*** Block opens ***

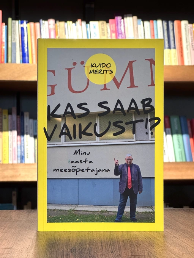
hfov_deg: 19.1
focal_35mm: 77
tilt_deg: +1.0
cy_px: 129
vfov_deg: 25.3
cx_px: 97
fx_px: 575
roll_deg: -2.2
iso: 250
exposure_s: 1/61
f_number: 2.8
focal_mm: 9
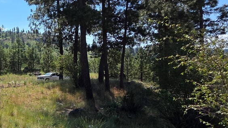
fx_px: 242
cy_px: 75
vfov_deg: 29.6
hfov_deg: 39.6
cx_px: -31
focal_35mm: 40
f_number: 1.9
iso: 40
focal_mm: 2.2
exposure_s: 1/1742
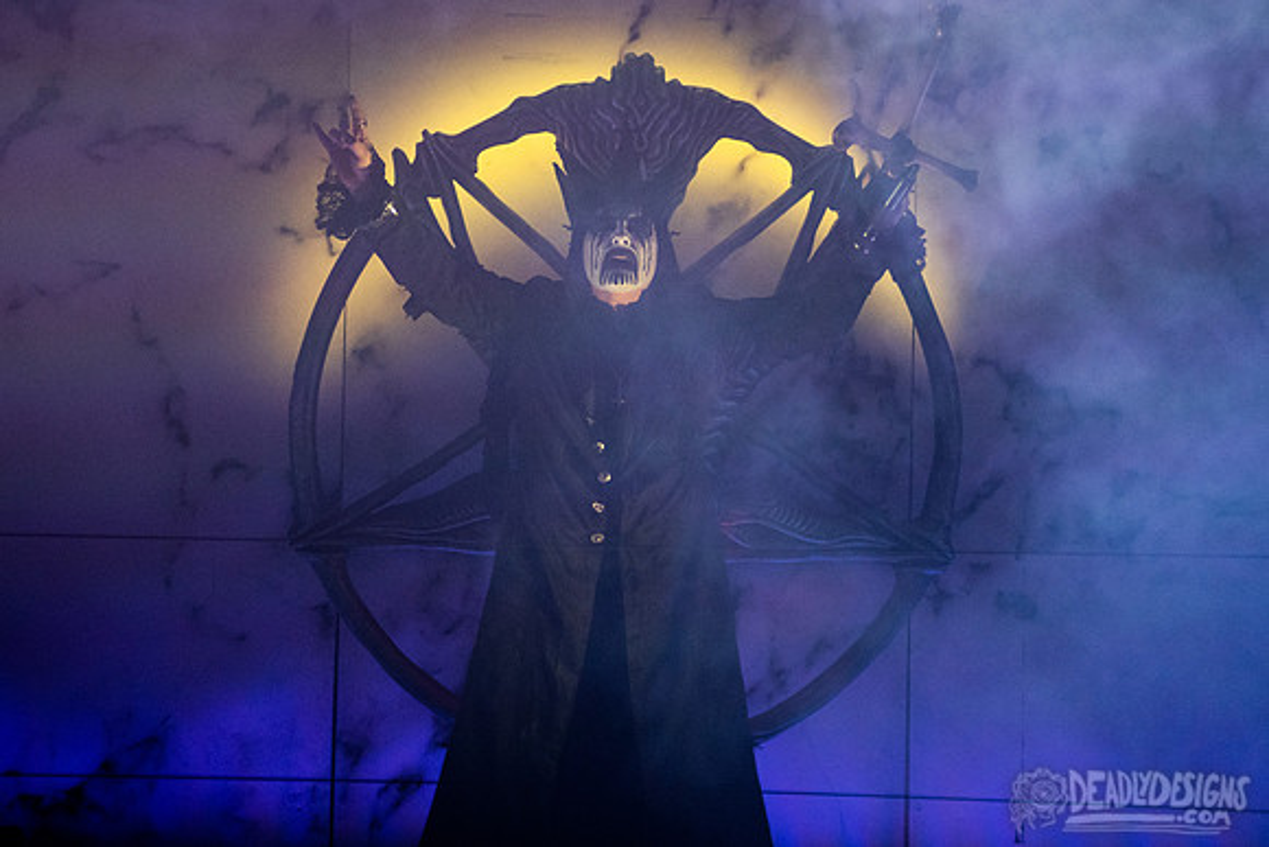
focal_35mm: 254
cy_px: 353
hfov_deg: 8.1
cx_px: 635
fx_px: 8944
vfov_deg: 5.4
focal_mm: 200
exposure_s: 1/1250
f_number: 3.2
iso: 2000
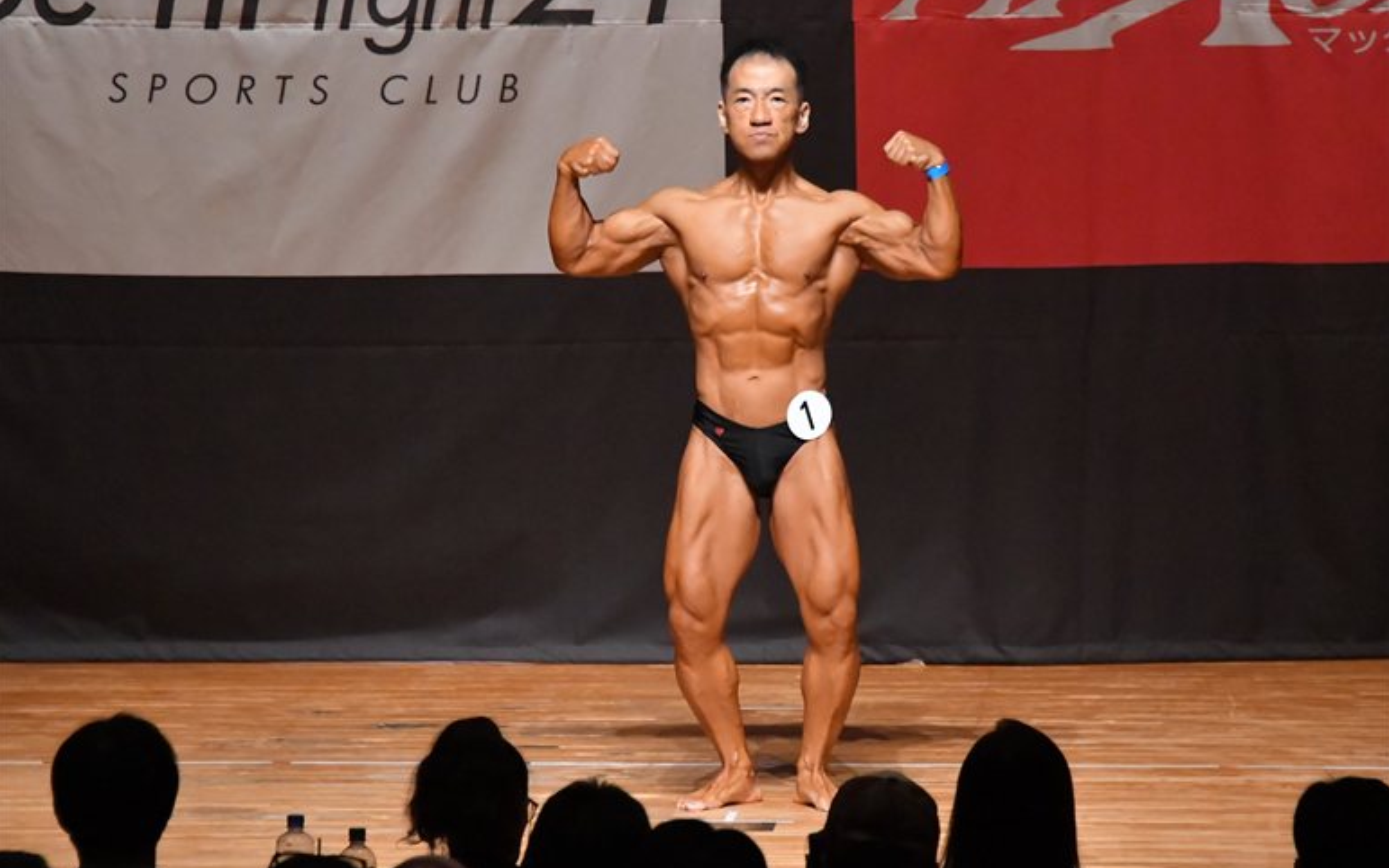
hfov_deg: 7.2
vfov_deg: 4.5
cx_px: 694
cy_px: 448
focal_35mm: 292
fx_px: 11054
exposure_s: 1/400
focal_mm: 190
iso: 10000
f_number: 5.6
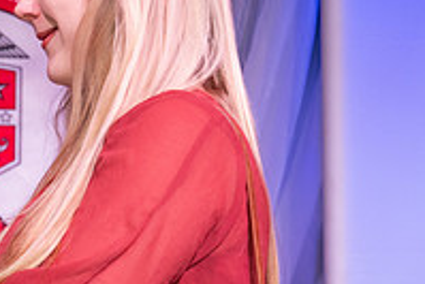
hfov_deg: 8.0
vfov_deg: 5.4
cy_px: 105
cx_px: -77
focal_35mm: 255
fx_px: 3013
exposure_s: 1/160
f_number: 5.6
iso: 1000
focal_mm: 70
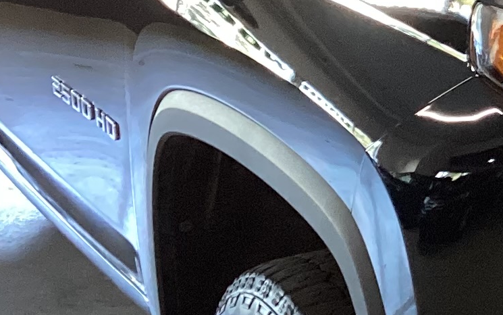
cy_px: 110
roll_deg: +0.3
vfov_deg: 9.1
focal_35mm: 144
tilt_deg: -14.5
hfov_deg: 13.8
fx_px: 1974
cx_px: 716
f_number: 2.4
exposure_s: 1/50
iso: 250
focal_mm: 3.3
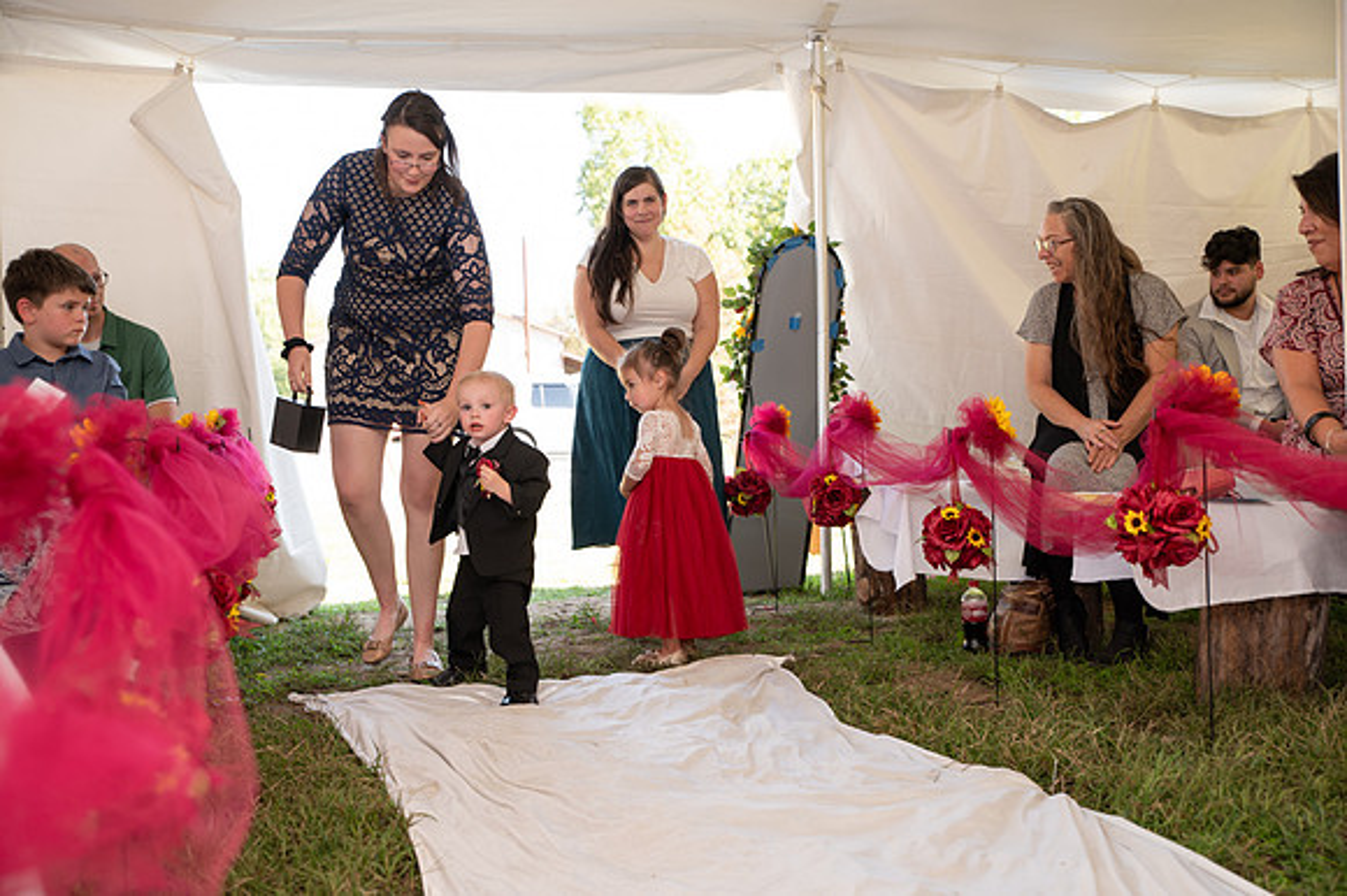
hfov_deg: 46.4
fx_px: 1571
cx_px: 674
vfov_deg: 31.9
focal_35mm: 42
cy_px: 448
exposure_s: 1/200
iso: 320
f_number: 3.5
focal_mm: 42
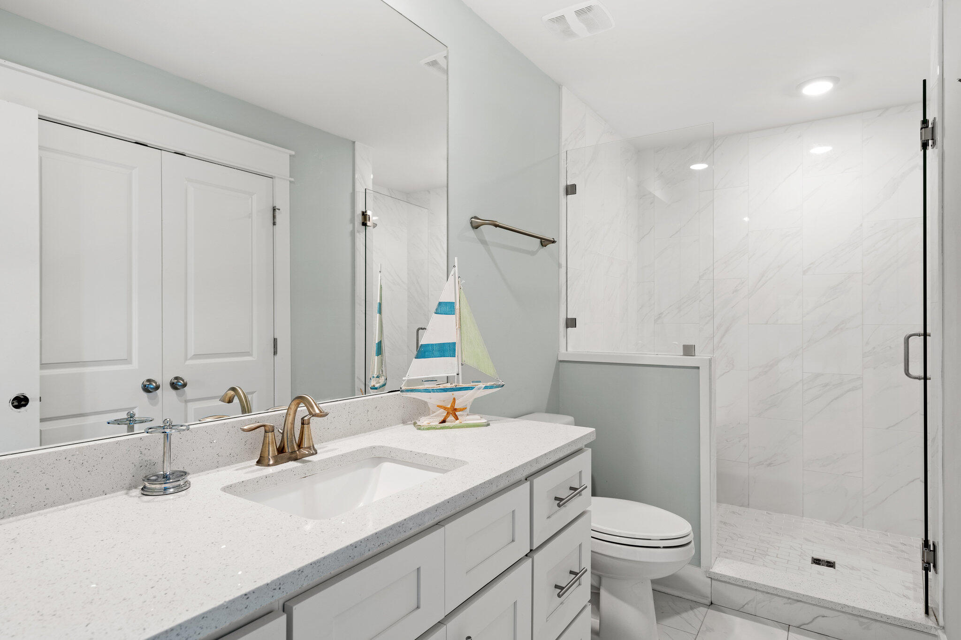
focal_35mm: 20
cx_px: 480
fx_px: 534
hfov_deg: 84.0
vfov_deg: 61.9
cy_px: 320
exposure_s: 1.3
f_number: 7.1
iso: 500
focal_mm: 20
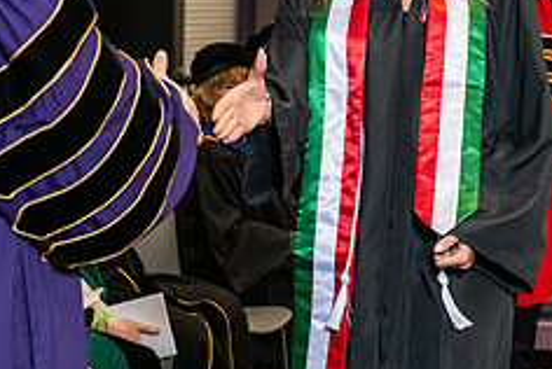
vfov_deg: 7.9
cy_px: -48
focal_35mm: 172
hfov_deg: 11.9
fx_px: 2641
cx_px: 220
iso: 2500
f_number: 5
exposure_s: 1/200
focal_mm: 70
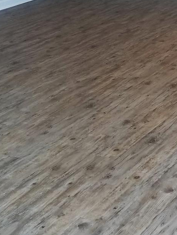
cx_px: 257
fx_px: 573
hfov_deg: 16.2
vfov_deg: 21.7
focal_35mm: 84
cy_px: -43
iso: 80
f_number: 1.7
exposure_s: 1/60
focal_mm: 4.3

*** Block closes ***

▶ The problem: Please reproduce the listing exactly from its opening line through the line that contains "f_number: 3.2", both included, with all pictures omitted.

▶ Exercise solution:
hfov_deg: 19.1
focal_35mm: 77
tilt_deg: +1.0
cy_px: 129
vfov_deg: 25.3
cx_px: 97
fx_px: 575
roll_deg: -2.2
iso: 250
exposure_s: 1/61
f_number: 2.8
focal_mm: 9
fx_px: 242
cy_px: 75
vfov_deg: 29.6
hfov_deg: 39.6
cx_px: -31
focal_35mm: 40
f_number: 1.9
iso: 40
focal_mm: 2.2
exposure_s: 1/1742
focal_35mm: 254
cy_px: 353
hfov_deg: 8.1
cx_px: 635
fx_px: 8944
vfov_deg: 5.4
focal_mm: 200
exposure_s: 1/1250
f_number: 3.2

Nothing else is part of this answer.